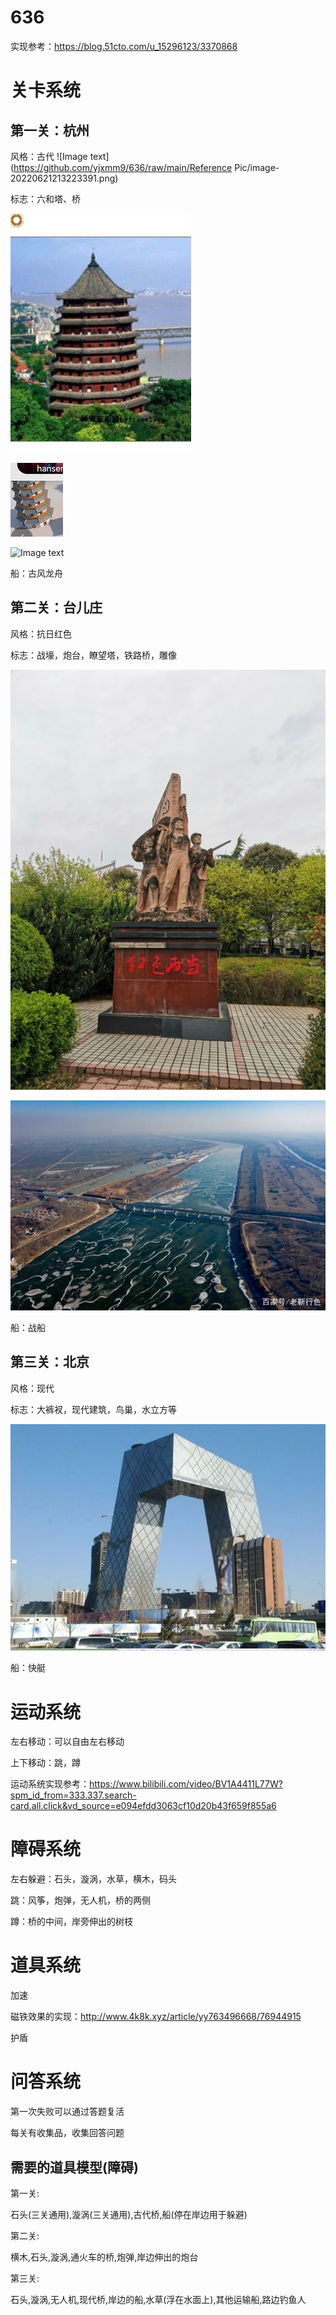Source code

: # 636

实现参考：https://blog.51cto.com/u_15296123/3370868

# 关卡系统

## 第一关：杭州

风格：古代
![Image text](https://github.com/yjxmm9/636/raw/main/Reference Pic/image-20220621213223391.png)


标志：六和塔、桥


![Image text](https://github.com/yjxmm9/636/raw/main/Reference%20Pic/image-20220621213140749.png)

![Image text](https://github.com/yjxmm9/636/raw/main/Reference%20Pic/image-20220621213254346.png)

![Image text](https://github.com/yjxmm9/636/raw/main/Reference%20Pic/image-20220621213127421.png)




船：古风龙舟







## 第二关：台儿庄

风格：抗日红色

标志：战壕，炮台，瞭望塔，铁路桥，雕像

![Image text](https://github.com/yjxmm9/636/raw/main/Reference%20Pic/image-20220621213317341.png)



![Image text](https://github.com/yjxmm9/636/raw/main/Reference%20Pic/image-20220621213326515.png)



船：战船





## 第三关：北京

风格：现代

标志：大裤衩，现代建筑，鸟巢，水立方等

![Image text](https://github.com/yjxmm9/636/raw/main/Reference%20Pic/image-20220621214431663.png)

船：快艇



# 运动系统

左右移动：可以自由左右移动

上下移动：跳，蹲

运动系统实现参考：https://www.bilibili.com/video/BV1A4411L77W?spm_id_from=333.337.search-card.all.click&vd_source=e094efdd3063cf10d20b43f659f855a6





# 障碍系统

左右躲避：石头，漩涡，水草，横木，码头

跳：风筝，炮弹，无人机，桥的两侧

蹲：桥的中间，岸旁伸出的树枝



# 道具系统

加速

磁铁效果的实现：http://www.4k8k.xyz/article/yy763496668/76944915

护盾



# 问答系统

第一次失败可以通过答题复活

每关有收集品，收集回答问题



## 需要的道具模型(障碍)

第一关:

石头(三关通用),漩涡(三关通用),古代桥,船(停在岸边用于躲避)

第二关:

横木,石头,漩涡,通火车的桥,炮弹,岸边伸出的炮台

第三关:

石头,漩涡,无人机,现代桥,岸边的船,水草(浮在水面上),其他运输船,路边钓鱼人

§ **Your objective**
Without the pictures, give all the records above again exactly.

§ **Response area**
Source code

: # 636

实现参考：https://blog.51cto.com/u_15296123/3370868

# 关卡系统

## 第一关：杭州

风格：古代
![Image text](https://github.com/yjxmm9/636/raw/main/Reference Pic/image-20220621213223391.png)


标志：六和塔、桥


![Image text](https://github.com/yjxmm9/636/raw/main/Reference%20Pic/image-20220621213140749.png)

![Image text](https://github.com/yjxmm9/636/raw/main/Reference%20Pic/image-20220621213254346.png)

![Image text](https://github.com/yjxmm9/636/raw/main/Reference%20Pic/image-20220621213127421.png)




船：古风龙舟







## 第二关：台儿庄

风格：抗日红色

标志：战壕，炮台，瞭望塔，铁路桥，雕像

![Image text](https://github.com/yjxmm9/636/raw/main/Reference%20Pic/image-20220621213317341.png)



![Image text](https://github.com/yjxmm9/636/raw/main/Reference%20Pic/image-20220621213326515.png)



船：战船





## 第三关：北京

风格：现代

标志：大裤衩，现代建筑，鸟巢，水立方等

![Image text](https://github.com/yjxmm9/636/raw/main/Reference%20Pic/image-20220621214431663.png)

船：快艇



# 运动系统

左右移动：可以自由左右移动

上下移动：跳，蹲

运动系统实现参考：https://www.bilibili.com/video/BV1A4411L77W?spm_id_from=333.337.search-card.all.click&vd_source=e094efdd3063cf10d20b43f659f855a6





# 障碍系统

左右躲避：石头，漩涡，水草，横木，码头

跳：风筝，炮弹，无人机，桥的两侧

蹲：桥的中间，岸旁伸出的树枝



# 道具系统

加速

磁铁效果的实现：http://www.4k8k.xyz/article/yy763496668/76944915

护盾



# 问答系统

第一次失败可以通过答题复活

每关有收集品，收集回答问题



## 需要的道具模型(障碍)

第一关:

石头(三关通用),漩涡(三关通用),古代桥,船(停在岸边用于躲避)

第二关:

横木,石头,漩涡,通火车的桥,炮弹,岸边伸出的炮台

第三关:

石头,漩涡,无人机,现代桥,岸边的船,水草(浮在水面上),其他运输船,路边钓鱼人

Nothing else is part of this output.